_WORK INSTRUCTION_. How many lines in the records below contain the word "What"? Reply with the number alone.

_LISTED RECORDS_.
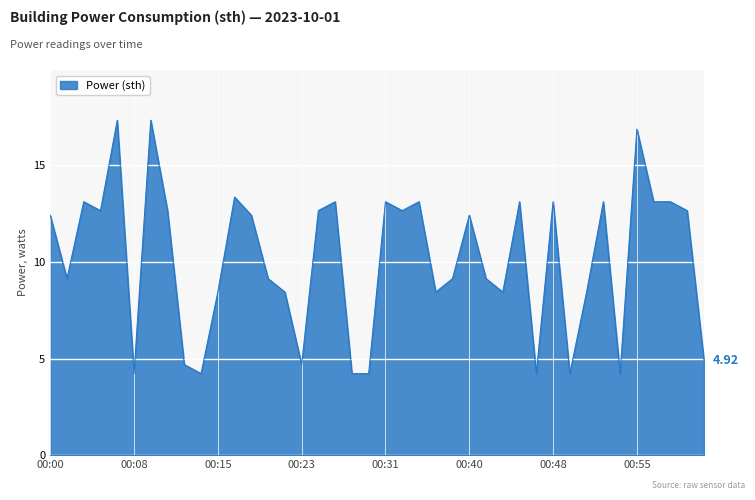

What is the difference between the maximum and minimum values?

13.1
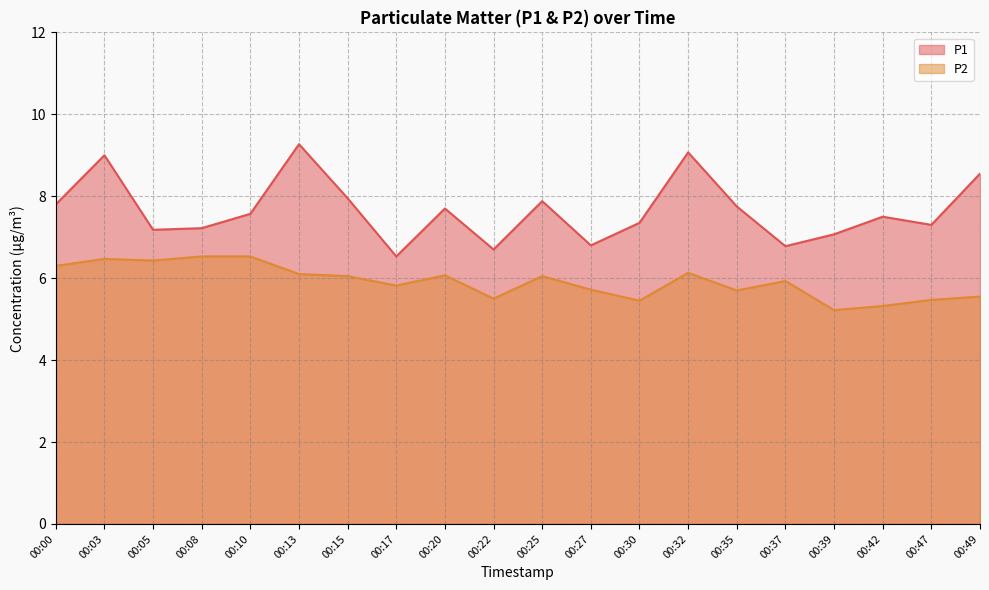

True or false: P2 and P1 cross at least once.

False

* * *

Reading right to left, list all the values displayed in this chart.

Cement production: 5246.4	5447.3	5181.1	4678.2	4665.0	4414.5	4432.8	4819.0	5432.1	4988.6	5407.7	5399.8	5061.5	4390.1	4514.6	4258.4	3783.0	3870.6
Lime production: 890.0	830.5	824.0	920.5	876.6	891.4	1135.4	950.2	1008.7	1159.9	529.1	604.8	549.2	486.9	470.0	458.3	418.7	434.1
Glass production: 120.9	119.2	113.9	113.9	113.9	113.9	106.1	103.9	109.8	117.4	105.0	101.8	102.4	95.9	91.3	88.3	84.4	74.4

...

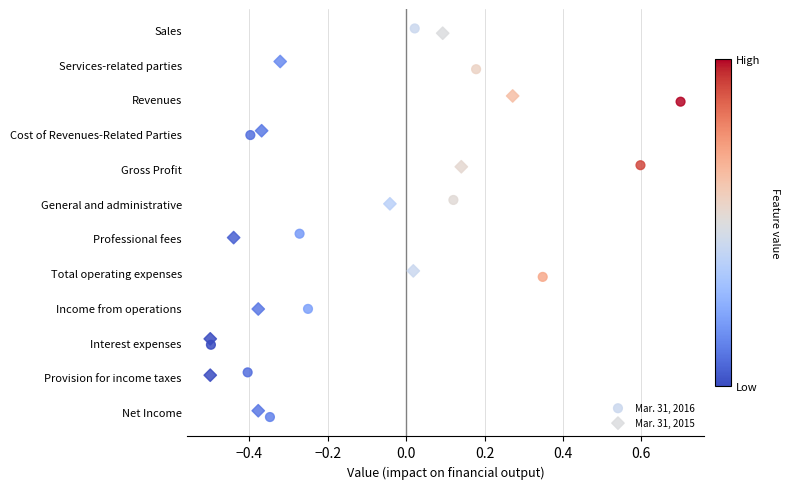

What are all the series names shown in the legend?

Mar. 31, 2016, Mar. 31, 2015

_WRITTEN RESPONSE_. 2